“I wanted to share my message that it is possible to live your impossible every day. And that doesn’t have to mean throwing yourself down a mountain at 70mph blind or going on Dancing with the Stars, it is just getting up and doing what you may think is impossible and that could be talking to your boss or going for a walk or many things."
Para alpine skier Danelle Umstead has just about done it all. The 46-year-old is a three-time Paralympic and four-time World Championship medal winner, an in-demand motivational speaker, a mother and, since earlier this year, the first vision impaired contestant on the USA reality TV show, Dancing with the Stars.

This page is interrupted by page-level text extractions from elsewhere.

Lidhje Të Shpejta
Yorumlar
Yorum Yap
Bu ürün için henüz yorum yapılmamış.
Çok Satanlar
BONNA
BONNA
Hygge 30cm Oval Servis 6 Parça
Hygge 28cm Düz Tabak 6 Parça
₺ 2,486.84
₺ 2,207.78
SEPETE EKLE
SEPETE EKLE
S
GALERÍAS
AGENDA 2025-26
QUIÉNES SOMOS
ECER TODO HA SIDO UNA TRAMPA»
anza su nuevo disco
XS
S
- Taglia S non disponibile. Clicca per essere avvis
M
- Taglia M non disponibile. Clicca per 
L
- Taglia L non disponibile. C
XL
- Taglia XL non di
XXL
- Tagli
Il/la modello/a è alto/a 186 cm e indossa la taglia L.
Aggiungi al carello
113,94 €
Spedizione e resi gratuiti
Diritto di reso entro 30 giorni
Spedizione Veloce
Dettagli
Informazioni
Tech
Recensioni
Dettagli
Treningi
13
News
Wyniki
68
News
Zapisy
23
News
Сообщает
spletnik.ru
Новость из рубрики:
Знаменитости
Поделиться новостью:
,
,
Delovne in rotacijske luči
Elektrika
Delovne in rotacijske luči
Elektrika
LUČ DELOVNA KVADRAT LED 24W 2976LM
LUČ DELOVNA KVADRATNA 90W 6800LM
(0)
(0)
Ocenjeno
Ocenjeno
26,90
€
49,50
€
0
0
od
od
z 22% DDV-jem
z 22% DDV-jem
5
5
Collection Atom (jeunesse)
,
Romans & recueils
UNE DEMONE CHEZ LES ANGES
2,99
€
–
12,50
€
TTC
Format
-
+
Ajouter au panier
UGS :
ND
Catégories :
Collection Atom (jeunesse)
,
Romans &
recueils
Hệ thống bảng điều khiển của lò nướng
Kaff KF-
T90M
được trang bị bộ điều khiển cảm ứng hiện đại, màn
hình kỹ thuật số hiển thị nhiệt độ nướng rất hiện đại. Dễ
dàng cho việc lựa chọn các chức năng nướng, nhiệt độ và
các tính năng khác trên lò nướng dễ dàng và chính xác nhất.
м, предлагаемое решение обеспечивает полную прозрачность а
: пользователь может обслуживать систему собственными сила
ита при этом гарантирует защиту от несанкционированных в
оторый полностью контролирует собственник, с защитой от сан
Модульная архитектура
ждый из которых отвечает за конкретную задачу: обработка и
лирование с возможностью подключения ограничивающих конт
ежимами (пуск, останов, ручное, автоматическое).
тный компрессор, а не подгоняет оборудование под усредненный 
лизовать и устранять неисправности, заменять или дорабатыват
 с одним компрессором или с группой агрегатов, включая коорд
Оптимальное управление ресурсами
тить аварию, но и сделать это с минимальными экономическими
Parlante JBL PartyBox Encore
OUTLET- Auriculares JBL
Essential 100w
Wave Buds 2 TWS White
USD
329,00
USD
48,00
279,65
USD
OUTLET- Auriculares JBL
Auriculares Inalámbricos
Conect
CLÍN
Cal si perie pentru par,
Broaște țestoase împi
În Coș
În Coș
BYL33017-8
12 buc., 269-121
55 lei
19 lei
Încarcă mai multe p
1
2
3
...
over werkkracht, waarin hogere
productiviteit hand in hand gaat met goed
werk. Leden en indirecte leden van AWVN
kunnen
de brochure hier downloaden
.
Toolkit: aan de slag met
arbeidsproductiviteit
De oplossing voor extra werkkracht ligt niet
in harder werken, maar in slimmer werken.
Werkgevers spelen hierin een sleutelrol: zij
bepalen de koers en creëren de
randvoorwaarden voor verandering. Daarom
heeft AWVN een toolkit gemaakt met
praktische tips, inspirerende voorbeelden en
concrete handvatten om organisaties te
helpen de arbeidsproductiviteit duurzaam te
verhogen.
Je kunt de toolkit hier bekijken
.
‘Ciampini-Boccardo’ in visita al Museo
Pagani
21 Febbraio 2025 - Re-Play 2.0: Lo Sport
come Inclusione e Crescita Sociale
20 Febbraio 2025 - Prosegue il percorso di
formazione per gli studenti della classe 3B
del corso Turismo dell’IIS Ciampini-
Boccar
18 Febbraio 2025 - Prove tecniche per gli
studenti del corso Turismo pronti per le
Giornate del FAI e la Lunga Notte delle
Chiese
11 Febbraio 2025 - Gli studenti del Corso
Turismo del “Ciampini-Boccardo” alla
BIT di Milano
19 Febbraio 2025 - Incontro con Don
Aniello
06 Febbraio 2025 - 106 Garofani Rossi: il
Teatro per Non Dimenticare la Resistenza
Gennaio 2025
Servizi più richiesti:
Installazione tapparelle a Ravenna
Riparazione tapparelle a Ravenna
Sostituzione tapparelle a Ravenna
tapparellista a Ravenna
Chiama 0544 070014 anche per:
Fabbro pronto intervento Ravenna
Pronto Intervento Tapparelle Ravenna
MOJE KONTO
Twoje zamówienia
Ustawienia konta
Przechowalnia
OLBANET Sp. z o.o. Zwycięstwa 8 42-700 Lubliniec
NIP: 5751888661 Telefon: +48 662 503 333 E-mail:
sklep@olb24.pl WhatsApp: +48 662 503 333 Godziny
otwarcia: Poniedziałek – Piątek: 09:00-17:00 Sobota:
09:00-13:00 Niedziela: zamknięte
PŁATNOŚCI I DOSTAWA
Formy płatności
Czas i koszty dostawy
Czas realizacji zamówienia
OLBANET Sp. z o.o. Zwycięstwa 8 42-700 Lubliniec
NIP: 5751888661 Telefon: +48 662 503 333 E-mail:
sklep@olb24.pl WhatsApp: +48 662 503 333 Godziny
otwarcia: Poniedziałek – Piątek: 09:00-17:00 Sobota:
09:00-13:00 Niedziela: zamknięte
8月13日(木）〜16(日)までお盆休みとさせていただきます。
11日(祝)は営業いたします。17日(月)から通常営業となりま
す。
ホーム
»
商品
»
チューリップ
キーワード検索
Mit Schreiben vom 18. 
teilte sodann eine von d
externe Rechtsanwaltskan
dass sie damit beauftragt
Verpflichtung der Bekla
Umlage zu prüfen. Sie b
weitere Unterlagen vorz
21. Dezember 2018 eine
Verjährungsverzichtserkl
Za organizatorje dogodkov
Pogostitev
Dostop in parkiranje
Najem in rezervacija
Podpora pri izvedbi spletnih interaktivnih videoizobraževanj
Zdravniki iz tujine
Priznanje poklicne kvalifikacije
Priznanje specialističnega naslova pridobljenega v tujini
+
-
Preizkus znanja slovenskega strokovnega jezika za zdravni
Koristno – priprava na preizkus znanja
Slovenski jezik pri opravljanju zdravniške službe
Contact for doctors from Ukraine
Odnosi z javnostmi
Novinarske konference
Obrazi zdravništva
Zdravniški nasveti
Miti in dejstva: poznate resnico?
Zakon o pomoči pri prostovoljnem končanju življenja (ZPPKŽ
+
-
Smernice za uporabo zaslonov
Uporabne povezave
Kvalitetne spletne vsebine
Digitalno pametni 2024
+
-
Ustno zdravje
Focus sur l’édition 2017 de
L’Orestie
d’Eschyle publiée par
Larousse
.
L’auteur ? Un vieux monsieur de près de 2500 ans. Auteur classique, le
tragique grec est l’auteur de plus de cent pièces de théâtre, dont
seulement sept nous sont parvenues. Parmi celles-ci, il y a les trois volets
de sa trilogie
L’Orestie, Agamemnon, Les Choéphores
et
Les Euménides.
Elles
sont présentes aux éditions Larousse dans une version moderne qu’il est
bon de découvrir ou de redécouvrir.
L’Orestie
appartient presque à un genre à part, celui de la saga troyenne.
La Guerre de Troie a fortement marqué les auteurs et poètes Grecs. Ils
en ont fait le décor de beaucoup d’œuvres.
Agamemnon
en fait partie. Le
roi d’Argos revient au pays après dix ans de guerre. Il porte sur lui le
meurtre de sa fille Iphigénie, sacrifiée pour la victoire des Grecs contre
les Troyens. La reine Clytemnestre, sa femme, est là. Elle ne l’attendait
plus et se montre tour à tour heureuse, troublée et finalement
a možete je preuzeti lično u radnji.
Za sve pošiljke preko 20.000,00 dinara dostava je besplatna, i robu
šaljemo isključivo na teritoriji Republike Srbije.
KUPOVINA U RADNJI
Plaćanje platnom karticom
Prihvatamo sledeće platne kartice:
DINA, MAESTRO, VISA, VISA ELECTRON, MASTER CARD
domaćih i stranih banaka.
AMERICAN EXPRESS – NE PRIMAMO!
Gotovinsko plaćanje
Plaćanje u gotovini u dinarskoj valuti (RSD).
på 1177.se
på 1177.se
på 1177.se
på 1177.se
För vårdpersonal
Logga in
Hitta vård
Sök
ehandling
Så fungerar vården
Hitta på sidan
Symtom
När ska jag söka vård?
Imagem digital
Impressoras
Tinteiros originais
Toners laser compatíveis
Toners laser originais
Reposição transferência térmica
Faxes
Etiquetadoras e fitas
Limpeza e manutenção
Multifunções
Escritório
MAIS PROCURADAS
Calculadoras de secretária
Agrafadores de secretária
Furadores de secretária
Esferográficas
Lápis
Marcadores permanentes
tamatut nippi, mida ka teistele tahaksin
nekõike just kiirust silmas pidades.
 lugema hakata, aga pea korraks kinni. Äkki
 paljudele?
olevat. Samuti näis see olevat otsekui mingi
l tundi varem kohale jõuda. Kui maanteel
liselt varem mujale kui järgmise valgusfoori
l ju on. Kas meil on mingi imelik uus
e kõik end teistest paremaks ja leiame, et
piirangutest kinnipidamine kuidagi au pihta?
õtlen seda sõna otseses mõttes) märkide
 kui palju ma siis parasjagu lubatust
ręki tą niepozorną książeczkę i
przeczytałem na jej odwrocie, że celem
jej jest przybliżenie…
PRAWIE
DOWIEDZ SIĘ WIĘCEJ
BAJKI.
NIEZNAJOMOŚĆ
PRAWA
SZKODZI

But she is not, by a long shot, done yet with epitomising her motto of ‘Living the impossible’.
First and foremost, the Utah resident is gearing up for another elite ski season, with a heart-warming aim in mind.
“My ultimate goal for this season, and this might sound corny because it is not a big race, is our Nationals,” the US skier said. “This year they are in Winter Park, Colorado (in March 2019) and that is where Rob (her husband and guide) and I first raced together.
“So just to go there, ski strong and have a really good time with Rob and our whole team, that would be more exciting to me than anything else. I know that sounds cheesy but I am really excited about it.”
Looking to the future
It is not quite an early announcement that this legendary figure of Para alpine skiing is preparing to hang up her skis, but it is an indication that fans have to be prepared that she may soon move on to other challenges.
“I suffer from MS (multiple sclerosis) as well as being vision impaired and day-to-day I don’t know how my health is going to be. Some races I can do, some I can’t,” Umstead said. “So, I pray to be really strong and healthy and to be able to ski that race (in Colorado) really well. Whether or not that will be my last race I can’t say but to finish strong, that would be amazing.”
The three-time Paralympian, who finished inside the top eight in the super G, super combined and giant slalom at the PyeongChang 2018 Games, is certainly pushing all thoughts of retirement out of her mind right now. For one thing, she is just loving being back on the snow after her foray into the extraordinary world of reality TV.
“Being the first blind contestant on Dancing with the Stars was an honour,” she said with a clear smile in her voice, before she added; “I was very vulnerable, but I think we all get stronger from being that.”
The mother-of-one was motivated to put herself through the immense rigours of dancing live on national television for two main reasons.
“I wanted to share my message that it is possible to live your impossible every day,” she said. “And that doesn’t have to mean throwing yourself down a mountain at 70mph blind or going on Dancing with the Stars, it is just getting up and doing what you may think is impossible and that could be talking to your boss or going for a walk or many things.
“The other reason is I have always wanted to dance my whole, entire life and in 2007 I was actually standing with my baby in my arms, four inches away from the screen saying, ‘I want to be the first blind contestant on Dancing with the Stars’. And 11 years later I was. How amazing is that?”
It is amazing but like the true competitor that she is, Umstead was frustrated that she and her partner were the second contestants to be voted off the programme – particularly because a “technical glitch” meant that only online votes, not those cast by phone, were counted on her final night.
“It was really hard to have closure because I didn’t go out the way you are supposed to go out,” she said before revealing that an instant trip to Switzerland, to get back on skis, restored her to her normal happy-go-lucky self.
With a potential trip to the 2019 World Para Alpine Skiing Championships looming, alongside her all-important date in March, Umstead is firmly focused on the season ahead. And should this prove to be her last, the woman who learned to ski aged 29 has not ruled out trying another sport.
“I know I have to compete in some way, because I love it, it gives me excitement and drive,” she said. “It keeps me alive.”